UN VIAJE QUE PROMETIA MUCHO...
Mi viaje a Lanzarote fue una experiencia contradictoria, casi como yo misma en ese momento. Nos alojamos en un gran hotel resort, enorme, cómodo y bonito, un lugar que prometía descanso y desconexión, y que en parte lo cumplió. Allí hubo momentos de calma, de silencio interior y de sentir que, al menos por instantes, todo estaba bien.
Sin embargo, fuera de ese refugio, muchas de las excursiones fueron decepcionantes. Lugares que esperaba que me emocionaran se quedaron a medio camino, y esa sensación de ilusión rota se fue acumulando poco a poco. A eso se sumó una compañía que fue, al mismo tiempo, muy buena y no del todo acogedora: hubo risas, apoyo y presencia, pero también momentos en los que me sentí sola, fuera de lugar, como si no terminara de encajar.

# EJERCICIOS:
1. Indica en qué tipo de alojamiento se hospedaron durante el viaje a Lanzarote, según el relato.
2. Continúa el relato del viaje a Lanzarote a partir de su última oración.

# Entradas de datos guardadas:
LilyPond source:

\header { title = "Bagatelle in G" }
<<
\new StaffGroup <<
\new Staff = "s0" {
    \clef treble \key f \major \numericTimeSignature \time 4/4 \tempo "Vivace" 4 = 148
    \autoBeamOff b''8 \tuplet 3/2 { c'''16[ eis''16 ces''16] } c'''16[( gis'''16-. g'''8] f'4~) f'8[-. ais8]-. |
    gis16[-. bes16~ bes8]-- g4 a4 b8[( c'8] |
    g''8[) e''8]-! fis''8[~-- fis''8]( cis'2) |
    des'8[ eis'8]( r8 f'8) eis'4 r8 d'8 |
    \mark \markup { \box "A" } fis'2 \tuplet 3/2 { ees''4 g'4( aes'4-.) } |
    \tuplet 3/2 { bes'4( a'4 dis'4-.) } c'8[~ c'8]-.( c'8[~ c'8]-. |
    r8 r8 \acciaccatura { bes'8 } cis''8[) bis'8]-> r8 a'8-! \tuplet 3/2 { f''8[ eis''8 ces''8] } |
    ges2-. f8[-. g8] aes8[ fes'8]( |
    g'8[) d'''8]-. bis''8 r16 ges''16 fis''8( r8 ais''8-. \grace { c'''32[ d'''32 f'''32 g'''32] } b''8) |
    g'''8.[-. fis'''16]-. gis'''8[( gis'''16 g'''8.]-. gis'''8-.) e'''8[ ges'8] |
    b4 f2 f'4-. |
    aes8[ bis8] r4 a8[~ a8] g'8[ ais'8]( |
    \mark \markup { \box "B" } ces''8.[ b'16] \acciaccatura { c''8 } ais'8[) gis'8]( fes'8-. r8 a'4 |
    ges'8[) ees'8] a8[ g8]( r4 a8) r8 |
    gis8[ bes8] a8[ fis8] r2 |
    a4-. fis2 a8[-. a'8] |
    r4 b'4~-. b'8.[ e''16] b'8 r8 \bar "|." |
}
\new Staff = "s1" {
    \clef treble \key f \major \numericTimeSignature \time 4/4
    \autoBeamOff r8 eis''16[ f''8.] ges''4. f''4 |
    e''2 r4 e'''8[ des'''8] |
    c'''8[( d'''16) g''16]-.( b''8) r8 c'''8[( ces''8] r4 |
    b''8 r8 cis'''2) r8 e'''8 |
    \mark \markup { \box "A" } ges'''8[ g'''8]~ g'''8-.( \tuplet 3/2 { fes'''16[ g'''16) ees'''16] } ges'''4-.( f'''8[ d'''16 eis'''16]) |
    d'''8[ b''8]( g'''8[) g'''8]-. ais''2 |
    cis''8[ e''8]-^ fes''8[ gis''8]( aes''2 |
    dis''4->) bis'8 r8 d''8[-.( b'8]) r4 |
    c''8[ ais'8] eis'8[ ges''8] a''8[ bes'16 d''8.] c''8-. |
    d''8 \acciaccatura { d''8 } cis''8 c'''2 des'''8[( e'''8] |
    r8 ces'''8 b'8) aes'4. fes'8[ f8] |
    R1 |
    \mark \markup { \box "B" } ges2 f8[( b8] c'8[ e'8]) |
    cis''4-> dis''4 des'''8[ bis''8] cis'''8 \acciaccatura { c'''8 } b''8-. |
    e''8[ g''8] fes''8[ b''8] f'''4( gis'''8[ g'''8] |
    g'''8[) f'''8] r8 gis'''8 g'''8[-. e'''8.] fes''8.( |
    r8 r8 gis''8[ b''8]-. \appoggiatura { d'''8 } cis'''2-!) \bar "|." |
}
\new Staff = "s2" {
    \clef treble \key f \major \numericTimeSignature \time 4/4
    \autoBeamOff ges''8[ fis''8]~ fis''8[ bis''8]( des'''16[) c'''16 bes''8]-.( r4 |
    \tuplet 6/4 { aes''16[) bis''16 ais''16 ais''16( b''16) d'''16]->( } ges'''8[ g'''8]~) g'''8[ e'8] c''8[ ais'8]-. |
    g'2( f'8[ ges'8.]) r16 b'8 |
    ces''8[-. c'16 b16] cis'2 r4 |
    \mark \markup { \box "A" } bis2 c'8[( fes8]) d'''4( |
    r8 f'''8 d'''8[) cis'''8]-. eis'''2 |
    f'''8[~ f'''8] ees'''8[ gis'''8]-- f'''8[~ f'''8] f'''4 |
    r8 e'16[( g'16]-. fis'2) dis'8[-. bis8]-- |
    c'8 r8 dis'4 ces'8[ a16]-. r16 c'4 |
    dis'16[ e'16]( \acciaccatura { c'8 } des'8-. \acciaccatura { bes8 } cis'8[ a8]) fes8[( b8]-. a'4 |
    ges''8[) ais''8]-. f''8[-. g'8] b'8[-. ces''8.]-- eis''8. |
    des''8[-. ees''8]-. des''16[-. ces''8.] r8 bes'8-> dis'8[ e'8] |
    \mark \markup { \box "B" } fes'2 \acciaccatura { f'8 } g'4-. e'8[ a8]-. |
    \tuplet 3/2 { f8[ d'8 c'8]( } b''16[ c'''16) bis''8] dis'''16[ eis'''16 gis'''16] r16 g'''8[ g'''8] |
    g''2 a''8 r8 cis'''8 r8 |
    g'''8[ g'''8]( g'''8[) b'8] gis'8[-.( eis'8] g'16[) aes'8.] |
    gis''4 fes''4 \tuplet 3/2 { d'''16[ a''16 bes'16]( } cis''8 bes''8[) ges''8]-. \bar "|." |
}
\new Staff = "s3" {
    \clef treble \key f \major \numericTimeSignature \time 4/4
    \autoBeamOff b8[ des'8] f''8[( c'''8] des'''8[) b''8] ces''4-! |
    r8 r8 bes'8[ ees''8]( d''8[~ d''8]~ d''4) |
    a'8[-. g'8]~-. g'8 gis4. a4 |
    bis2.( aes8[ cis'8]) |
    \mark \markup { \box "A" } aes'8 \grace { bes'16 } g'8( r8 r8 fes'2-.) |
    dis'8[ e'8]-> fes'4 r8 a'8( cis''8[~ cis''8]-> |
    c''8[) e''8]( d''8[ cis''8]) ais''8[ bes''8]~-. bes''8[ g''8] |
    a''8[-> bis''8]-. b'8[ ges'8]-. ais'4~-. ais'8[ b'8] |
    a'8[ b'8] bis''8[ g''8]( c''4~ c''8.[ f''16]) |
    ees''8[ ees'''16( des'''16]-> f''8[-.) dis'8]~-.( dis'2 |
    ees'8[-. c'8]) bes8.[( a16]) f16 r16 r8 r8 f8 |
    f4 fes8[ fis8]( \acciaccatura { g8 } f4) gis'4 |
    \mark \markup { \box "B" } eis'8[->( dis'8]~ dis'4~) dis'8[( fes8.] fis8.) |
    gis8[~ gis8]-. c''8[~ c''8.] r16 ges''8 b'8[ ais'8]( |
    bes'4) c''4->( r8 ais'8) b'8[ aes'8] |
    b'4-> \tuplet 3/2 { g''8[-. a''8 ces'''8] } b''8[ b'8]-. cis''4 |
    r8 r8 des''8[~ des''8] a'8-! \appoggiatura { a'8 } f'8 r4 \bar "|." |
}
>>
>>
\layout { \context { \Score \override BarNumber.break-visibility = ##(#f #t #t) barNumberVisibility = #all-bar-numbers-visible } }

# RESPUESTAS DEL EJERCICIO:
1. Se alojaron en un gran hotel resort, enorme, cómodo y bonito.

2.
Aun así, entre esas luces y sombras, lo más importante fue descubrir que podía sostenerme por mí misma. Viajar prácticamente sola, incluso estando acompañada, me obligó a escucharme, a cuidarme y a seguir adelante sin apoyarme del todo en nadie más. Lanzarote no fue el viaje que imaginé, fue un pequeño desastre emocional, pero también una alegría profunda. Porque, pese a todo, volví sabiendo que puedo conmigo, incluso cuando el entorno no es tan acogedor como esperaba.